Thats some pretty good looking eating there, I wonder how crappie would taste cooked like that. That picture is making me hungry.


----------



## WhiteSquall (Feb 11, 2013)

looks awesome, a dish like that at any restaurant would run $40++ easy!!


----------



## Fishin' Soldier (Dec 25, 2007)

Hell yeah u can trade. Just make sure u are not over the possession limit.


----------



## hopn (Jul 5, 2012)

FishRoadie, we have fried the only crappie I caught the same way. Though I like it, mom, said the meat is not as dense, she prefers WB. No biggy, it taste great to me!!!! I agree WhiteSquall, which is why I like fishing more often now. Thanks Fishin' Soldier, just wanted to get a second confirmation. Agree about the possession limit.

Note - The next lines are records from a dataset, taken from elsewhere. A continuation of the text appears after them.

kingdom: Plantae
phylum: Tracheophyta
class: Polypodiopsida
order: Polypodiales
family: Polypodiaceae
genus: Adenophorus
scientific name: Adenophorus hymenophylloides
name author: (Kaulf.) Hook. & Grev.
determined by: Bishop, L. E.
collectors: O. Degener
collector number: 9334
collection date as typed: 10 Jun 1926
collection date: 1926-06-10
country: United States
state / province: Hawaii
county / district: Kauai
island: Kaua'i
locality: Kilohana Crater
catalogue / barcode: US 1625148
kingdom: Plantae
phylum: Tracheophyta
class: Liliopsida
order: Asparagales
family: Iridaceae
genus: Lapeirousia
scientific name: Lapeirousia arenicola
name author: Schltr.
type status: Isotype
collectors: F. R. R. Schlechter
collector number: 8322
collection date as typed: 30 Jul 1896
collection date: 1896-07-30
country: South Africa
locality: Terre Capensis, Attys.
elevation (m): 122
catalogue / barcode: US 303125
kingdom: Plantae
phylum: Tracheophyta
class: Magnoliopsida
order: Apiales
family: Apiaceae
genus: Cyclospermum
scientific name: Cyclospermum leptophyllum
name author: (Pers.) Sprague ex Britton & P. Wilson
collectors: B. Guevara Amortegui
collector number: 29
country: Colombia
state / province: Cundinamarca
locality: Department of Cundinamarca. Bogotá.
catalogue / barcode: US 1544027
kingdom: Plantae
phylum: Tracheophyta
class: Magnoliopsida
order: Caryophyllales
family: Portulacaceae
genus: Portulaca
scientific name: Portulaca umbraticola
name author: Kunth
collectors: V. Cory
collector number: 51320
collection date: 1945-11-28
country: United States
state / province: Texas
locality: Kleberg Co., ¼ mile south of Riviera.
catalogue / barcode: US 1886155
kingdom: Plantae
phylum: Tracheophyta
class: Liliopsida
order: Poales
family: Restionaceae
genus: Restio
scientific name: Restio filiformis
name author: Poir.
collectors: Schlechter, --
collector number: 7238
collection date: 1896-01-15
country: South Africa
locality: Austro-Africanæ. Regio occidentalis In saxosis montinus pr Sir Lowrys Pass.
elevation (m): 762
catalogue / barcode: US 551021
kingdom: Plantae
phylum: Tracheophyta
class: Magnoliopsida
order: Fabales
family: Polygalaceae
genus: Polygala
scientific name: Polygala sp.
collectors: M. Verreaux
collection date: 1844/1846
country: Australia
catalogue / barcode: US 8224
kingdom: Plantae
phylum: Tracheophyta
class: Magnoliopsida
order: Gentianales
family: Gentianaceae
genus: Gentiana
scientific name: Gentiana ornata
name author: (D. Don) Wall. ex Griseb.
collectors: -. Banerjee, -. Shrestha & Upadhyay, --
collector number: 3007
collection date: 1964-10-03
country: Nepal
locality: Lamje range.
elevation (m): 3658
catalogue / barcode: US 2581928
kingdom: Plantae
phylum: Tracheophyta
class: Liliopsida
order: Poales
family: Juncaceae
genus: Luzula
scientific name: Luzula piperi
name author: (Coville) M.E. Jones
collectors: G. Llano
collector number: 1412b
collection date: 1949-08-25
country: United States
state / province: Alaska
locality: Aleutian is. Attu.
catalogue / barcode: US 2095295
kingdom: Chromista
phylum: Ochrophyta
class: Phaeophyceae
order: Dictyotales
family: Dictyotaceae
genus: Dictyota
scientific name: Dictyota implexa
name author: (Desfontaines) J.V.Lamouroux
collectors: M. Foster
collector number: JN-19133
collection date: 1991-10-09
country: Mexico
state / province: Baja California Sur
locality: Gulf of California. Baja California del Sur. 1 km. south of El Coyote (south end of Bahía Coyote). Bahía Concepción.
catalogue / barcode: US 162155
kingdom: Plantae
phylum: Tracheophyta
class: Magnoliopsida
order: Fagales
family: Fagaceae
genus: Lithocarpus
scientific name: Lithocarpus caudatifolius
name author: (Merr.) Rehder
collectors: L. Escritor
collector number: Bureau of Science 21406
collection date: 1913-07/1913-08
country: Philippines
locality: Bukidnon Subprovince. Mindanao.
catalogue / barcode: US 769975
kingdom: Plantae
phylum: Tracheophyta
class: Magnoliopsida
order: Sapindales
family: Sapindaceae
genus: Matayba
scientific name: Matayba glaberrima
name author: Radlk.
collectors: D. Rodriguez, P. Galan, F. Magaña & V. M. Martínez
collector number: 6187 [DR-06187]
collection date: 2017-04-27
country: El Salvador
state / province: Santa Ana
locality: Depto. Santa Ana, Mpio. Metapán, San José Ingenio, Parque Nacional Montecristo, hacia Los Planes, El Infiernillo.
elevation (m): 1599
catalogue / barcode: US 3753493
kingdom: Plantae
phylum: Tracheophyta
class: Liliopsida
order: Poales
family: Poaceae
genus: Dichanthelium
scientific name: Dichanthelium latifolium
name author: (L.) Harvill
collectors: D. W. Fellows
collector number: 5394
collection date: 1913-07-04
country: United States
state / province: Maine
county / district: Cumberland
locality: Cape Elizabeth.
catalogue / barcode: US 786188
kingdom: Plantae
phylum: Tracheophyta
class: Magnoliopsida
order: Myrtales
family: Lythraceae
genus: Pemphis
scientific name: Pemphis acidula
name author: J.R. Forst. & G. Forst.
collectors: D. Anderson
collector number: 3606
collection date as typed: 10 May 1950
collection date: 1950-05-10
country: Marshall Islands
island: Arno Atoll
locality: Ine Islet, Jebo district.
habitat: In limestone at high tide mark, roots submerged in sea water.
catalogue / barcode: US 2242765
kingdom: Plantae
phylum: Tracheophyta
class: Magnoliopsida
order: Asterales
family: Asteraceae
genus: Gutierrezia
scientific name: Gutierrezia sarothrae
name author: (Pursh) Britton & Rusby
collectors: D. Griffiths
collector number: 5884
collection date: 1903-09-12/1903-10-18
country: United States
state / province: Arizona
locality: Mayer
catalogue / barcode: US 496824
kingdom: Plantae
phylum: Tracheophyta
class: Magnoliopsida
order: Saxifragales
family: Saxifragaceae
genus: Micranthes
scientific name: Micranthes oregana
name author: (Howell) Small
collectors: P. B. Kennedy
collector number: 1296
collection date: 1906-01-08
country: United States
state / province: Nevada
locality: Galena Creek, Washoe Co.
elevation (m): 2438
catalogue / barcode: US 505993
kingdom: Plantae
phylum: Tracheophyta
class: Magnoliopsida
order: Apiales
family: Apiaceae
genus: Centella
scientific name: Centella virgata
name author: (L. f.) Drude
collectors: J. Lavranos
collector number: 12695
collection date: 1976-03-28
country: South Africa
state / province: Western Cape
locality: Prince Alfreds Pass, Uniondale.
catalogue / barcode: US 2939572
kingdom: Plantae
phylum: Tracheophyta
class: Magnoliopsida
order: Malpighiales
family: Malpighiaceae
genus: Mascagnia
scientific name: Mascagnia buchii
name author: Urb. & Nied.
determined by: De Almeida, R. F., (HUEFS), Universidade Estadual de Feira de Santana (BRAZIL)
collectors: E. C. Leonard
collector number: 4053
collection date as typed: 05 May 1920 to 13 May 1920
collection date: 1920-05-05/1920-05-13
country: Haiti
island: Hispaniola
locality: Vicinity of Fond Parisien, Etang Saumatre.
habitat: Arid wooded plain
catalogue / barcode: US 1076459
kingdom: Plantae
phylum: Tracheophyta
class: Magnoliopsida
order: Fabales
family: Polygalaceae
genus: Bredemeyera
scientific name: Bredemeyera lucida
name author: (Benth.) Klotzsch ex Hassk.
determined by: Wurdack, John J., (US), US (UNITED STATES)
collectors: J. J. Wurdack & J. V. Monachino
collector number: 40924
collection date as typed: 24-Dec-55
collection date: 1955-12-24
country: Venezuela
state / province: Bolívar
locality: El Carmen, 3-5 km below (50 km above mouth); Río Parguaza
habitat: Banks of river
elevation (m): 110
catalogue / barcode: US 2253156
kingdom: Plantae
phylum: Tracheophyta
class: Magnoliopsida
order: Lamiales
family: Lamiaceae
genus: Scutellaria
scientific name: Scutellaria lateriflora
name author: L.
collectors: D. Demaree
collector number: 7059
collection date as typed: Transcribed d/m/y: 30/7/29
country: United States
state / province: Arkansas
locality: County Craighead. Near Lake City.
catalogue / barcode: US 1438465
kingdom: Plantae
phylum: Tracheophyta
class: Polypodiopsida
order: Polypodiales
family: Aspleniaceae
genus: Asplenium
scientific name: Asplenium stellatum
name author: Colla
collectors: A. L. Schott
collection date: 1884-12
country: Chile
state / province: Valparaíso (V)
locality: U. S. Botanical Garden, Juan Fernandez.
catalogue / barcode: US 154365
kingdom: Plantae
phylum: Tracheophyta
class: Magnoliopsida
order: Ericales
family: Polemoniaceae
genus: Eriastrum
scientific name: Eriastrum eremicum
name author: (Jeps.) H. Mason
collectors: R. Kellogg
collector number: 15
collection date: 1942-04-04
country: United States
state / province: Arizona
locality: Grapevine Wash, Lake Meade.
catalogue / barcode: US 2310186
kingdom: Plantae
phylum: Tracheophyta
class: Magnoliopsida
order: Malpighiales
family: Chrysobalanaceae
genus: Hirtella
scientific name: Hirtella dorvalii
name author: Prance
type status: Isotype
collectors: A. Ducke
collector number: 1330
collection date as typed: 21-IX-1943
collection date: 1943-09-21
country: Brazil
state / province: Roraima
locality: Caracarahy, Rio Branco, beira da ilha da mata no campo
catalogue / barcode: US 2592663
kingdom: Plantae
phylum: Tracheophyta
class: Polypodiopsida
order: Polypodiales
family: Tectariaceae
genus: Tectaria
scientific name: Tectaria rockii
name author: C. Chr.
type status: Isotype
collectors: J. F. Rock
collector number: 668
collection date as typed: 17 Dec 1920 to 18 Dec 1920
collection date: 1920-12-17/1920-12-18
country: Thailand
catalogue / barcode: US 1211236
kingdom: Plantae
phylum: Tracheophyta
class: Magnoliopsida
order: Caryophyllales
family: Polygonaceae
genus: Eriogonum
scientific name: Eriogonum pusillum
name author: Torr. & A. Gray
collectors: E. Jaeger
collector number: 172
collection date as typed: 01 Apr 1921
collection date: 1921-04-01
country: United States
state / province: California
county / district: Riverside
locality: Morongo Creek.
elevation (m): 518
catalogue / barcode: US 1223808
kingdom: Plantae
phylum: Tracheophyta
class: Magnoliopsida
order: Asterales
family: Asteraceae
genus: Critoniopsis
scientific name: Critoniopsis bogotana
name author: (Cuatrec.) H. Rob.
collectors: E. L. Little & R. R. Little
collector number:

I think at the next fish fry, I'll know what to bring.  Veggies, fish sauce, and fried WB/Crappies!!!!!!!!! Whatever I can't catch, I'm sure the community will help provide. That will ensure everyone will have some tasty WB/Crappies Viet style!


----------



## chucktx (Sep 12, 2011)

ya know, i just had some steelhead trout for dinner...on the grill. i relooked at your photos and am hungry again!!!!!!!! i would also like to view a video......


----------